O desencantamento de Santana do Ipanema salta aos olhos. O rio Ipanema, o mais belo rio da minha aldeia, acabou. Isso mesmo: ACABOU-SE o principal afluente da margem esquerda do baixo rio São Francisco. Nem uma gota d´água, nada  mais das enchentes e  cachoeiras que levaram minha infância ao delírio. Fui procurar a antiga Pedra do Navio, onde se dizia que havia inscrições fenícias e não achei mais nada, nem pedra sobre pedra. 

O “encanto” metropolitano, porém, também salta aos olhos. Ficamos hospedados num hotel de chalés periférico à cidade que se chama Acqua Park e tem esse nome porque realmente é um parque aquático, de um verde esplendoroso, com direito a piscinas (no plural) e toboáguas. O prédio da Universidade (que inclusive tem curso de biologia) tem ares clássicos da Grécia. Tudo isso em pleno sertão alagoano! Quem de imaginar haveria de? Sim, tem também motel muito alinhado, segundo dizem. De fora é mesmo atraente.

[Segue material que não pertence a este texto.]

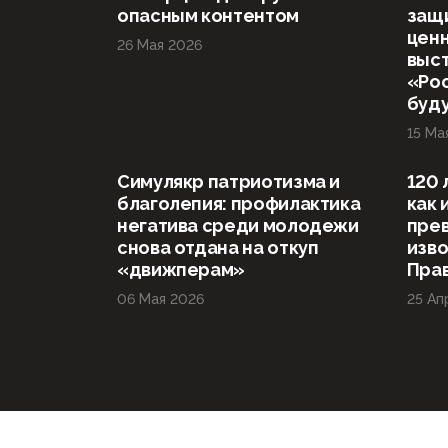
опасным контентом
защ
ценн
26 Мая 2026
выст
«Рос
буд
15 Ма
Симулякр патриотизма и
120 
благолепия: профилактика
как 
негатива среди молодежи
прев
снова отдана на откуп
изво
«движперам»
Прав
06 Мая 2026
25 Ап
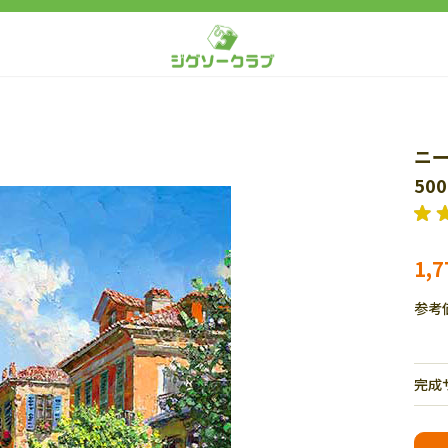
ニ
50
1,
参考
完成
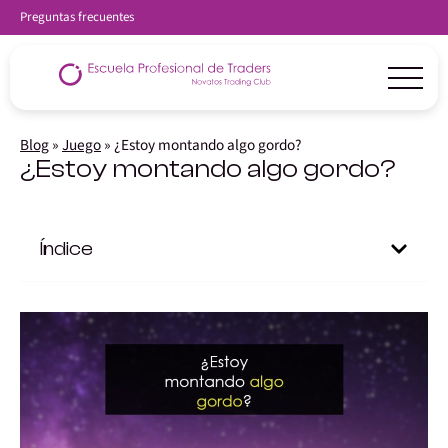
Preguntas frecuentes
Blog
»
Juego
»
¿Estoy montando algo gordo?
¿Estoy montando algo gordo?
Índice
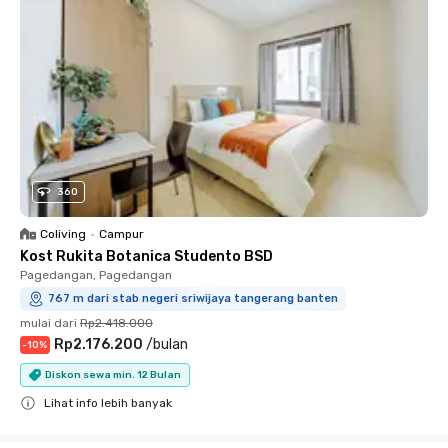
360
Coliving
•
Campur
Kost Rukita Botanica Studento BSD
Pagedangan, Pagedangan
767 m dari stab negeri sriwijaya tangerang banten
mulai dari
Rp2.418.000
Rp2.176.200
/
bulan
-
10
%
Diskon sewa min. 12 Bulan
Lihat info lebih banyak
Close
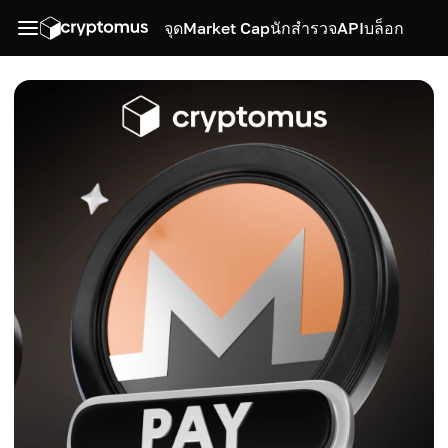
จุด
Market Cap
นักสำรวจ
API
บล็อก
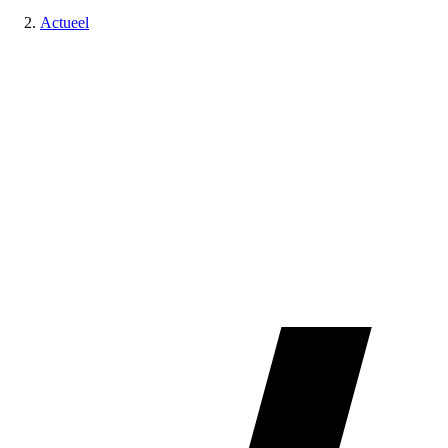
Actueel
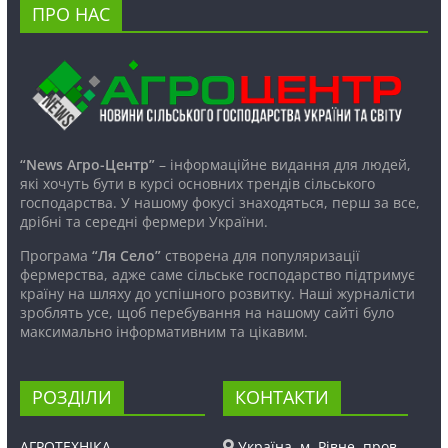
ПРО НАС
“News Агро-Центр”
– інформаційне видання для людей,
які хочуть бути в курсі основних трендів сільського
господарства. У нашому фокусі знаходяться, перш за все,
дрібні та середні фермери України.
Програма
“Ля Село”
створена для популяризації
фермерства, адже саме сільське господарство підтримує
країну на шляху до успішного розвитку. Наші журналісти
зроблять усе, щоб перебування на нашому сайті було
максимально інформативним та цікавим.
РОЗДІЛИ
КОНТАКТИ
АГРОТЕХНІКА
Україна, м. Рівне, пров.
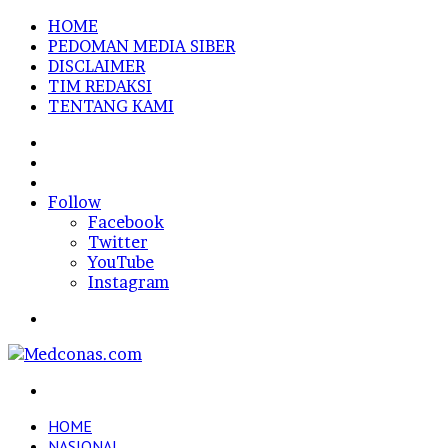
HOME
PEDOMAN MEDIA SIBER
DISCLAIMER
TIM REDAKSI
TENTANG KAMI
Sidebar
Random
Article
Log
In
Follow
Facebook
Twitter
YouTube
Instagram
Menu
Search
for
HOME
NASIONAL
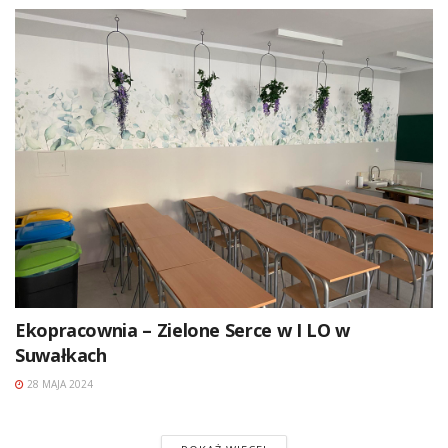
Ekopracownia – Zielone Serce w I LO w
Suwałkach
28 MAJA 2024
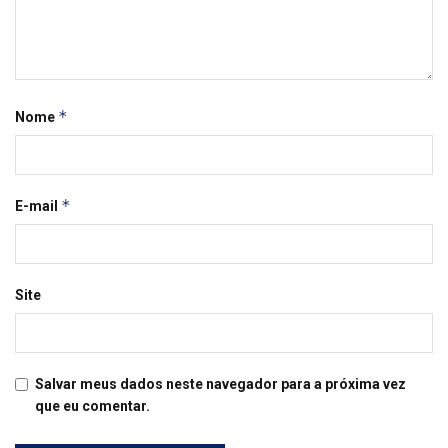
*
Nome
*
E-mail
Site
Salvar meus dados neste navegador para a próxima vez
que eu comentar.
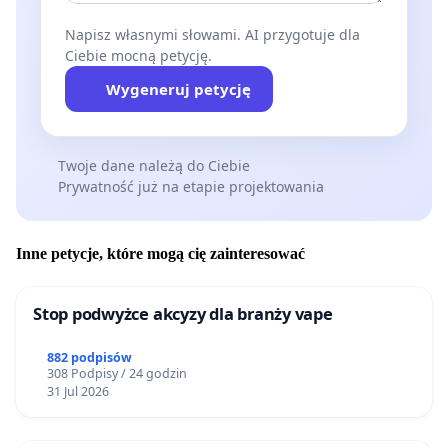
Napisz własnymi słowami. AI przygotuje dla
Ciebie mocną petycję.
Wygeneruj petycję
Twoje dane należą do Ciebie
Prywatność już na etapie projektowania
Inne petycje, które mogą cię zainteresować
Stop podwyżce akcyzy dla branży vape
882 podpisów
308 Podpisy / 24 godzin
31 Jul 2026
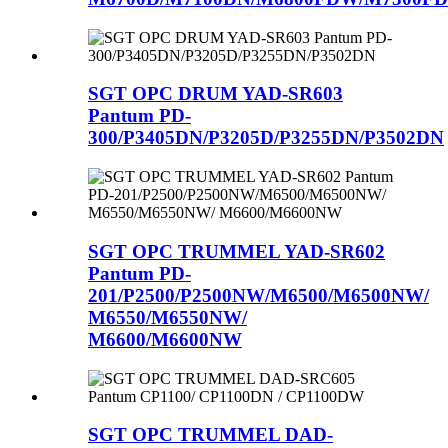
SGT OPC DRUM YAD-SR603
Pantum PD-
300/P3405DN/P3205D/P3255DN/P3502DN
SGT OPC TRUMMEL YAD-SR602
Pantum PD-
201/P2500/P2500NW/M6500/M6500NW/
M6550/M6550NW/
M6600/M6600NW
SGT OPC TRUMMEL DAD-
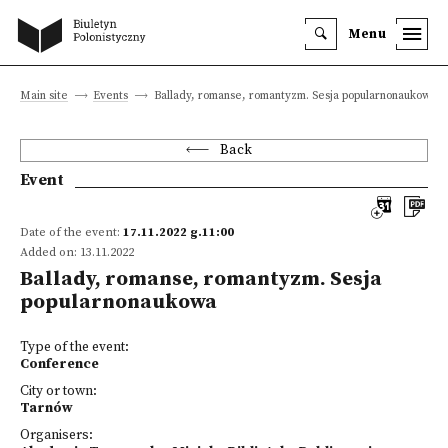
Menu
Main site
Events
Ballady, romanse, romantyzm. Sesja popularnonaukowa
Back
Event
Date of the event:
17.11.2022 g.11:00
Added on: 13.11.2022
Ballady, romanse, romantyzm. Sesja
popularnonaukowa
Type of the event:
Conference
City or town:
Tarnów
Organisers:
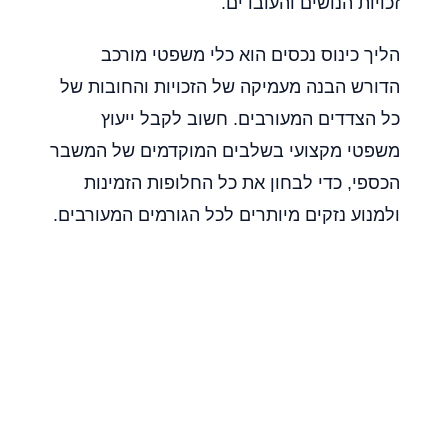
זכויות הנושים והעובדים.
הליך כינוס נכסים הוא כלי משפטי מורכב
הדורש הבנה מעמיקה של הזכויות והחובות של
כל הצדדים המעורבים. חשוב לקבל ייעוץ
משפטי מקצועי בשלבים המוקדמים של המשבר
הכספי, כדי לבחון את כל החלופות הזמינות
ולמנוע נזקים מיותרים לכל הגורמים המעורבים.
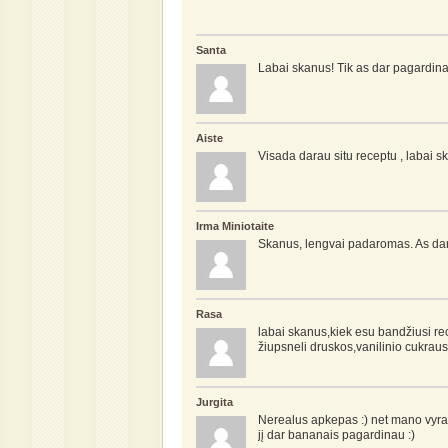
Santa
Labai skanus! Tik as dar pagardinau
Aiste
Visada darau situ receptu , labai s
Irma Miniotaite
Skanus, lengvai padaromas. As dar r
Rasa
labai skanus,kiek esu bandžiusi rec
žiupsneli druskos,vanilinio cukraus 
Jurgita
Nerealus apkepas :) net mano vyras
jį dar bananais pagardinau :)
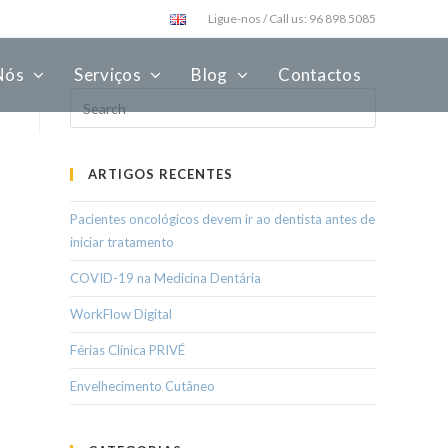
Ligue-nos / Call us: 96 898 5085
Nós
Serviços
Blog
Contactos
ARTIGOS RECENTES
Pacientes oncológicos devem ir ao dentista antes de
iniciar tratamento
COVID-19 na Medicina Dentária
WorkFlow Digital
Férias Clínica PRIVÉ
Envelhecimento Cutâneo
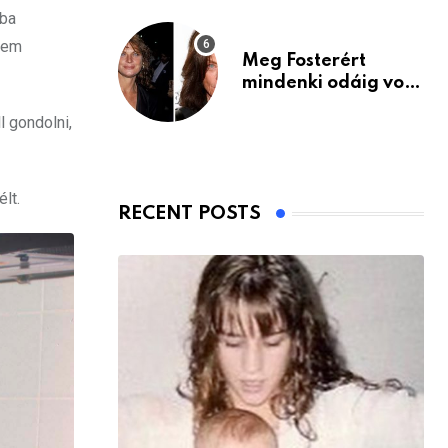
ába
 nem
Meg Fosterért
mindenki odáig volt
– itt van ma, 77
l gondolni,
évesen
lt.
RECENT POSTS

E como profanação das profanações, a realização por três dias neste fim de semana (acho que 13, 14 e 15) de uma das maiores atrações turísticas do estado de Alagoas. Trata-se da Festa da Juventude que ajudei a criar como parte do novenário de Senhora Santana e que virou uma mistura de woodstok, rock´n´Rio, bacanais da Agronomia da UEFS, etc, com direito, inclusive, a assassinatos. Num espaço em que mal caberiam 12 mil pessoas, amontoam-se 40.000. Todas essas bandas famosas se apresentam lá, de rock a forró. Dizem que a cidade fica cheirando a urina masculina e a outros ferormônios. Não é pra menos. João Maurício claro que foi. Terminou no motel. 

Sim, tem pizzaria chic e um lindo hotel 4 estrelas. Preço da diária por pessoa nos dias da Festa da Juventude: 500 reais e  - acrescente-se que não sobram vagas.

A cidade agigantou-se pelas duas margens do rio que não é mais rio e a população parece beirar os 50.000 habitantes. No meu tempo sonhávamos com os primeiros 10.000 urbanos concentrados em apenas uma das marges. Foi o meu pai que, como Prefeito, criou o bairro da outra margem, que se chama Domingos Acácio, nome de um expedicionário da FEB filho de Santana. Antes, havia apenas um tugúrio pequeno mas que se impunha pelo poético do nome de Cachimbo Eterno. Coalescia com outro que se chamava O Rabo da Gata. Desencantaram-se (ou encantaram-se?) todos dois. Agora há um bairro planejado, num exemplo sertanejo de gentrificação. Dois dos meus preferidos alcoólicos (Camilo e Regina) e o  adolescente gay mais feliz que já conheci (foi Rainha do Carnaval e desfilou em carro aberto em uma manhã da folia)  moravam por lá.

Dizem que o “red light district” ainda continua no mesmo lugar, na minha época um gueto de prostitutas. E dizem mais ainda que o cafetão e protetor das meninas chamado “Olegário”,  com a sua elegante echarpe, ainda pontifica por lá. Será? ou será apenas o seu espectro marginal? De qualquer jeito agora é bem urbanizado, com asfalto e tudo o mais. 

Os tempos, de fato, são, outros. Respondendo à sua expectativa, Leo, digo com toda certeza que Heráclito ainda continua merecedor de todo crédito: nunca entramos duas vezes no mesmo rio! E eu, depois do desastre com o Ipanema, não tenho mais nem o direito de entrar sequer uma vez.

Por tudo e  apesar de tudo amo Santana com um forte amor telúrico, um caso exemplar de topofilia. Quem sabe, eu não fecharei o círculo indo morar lá?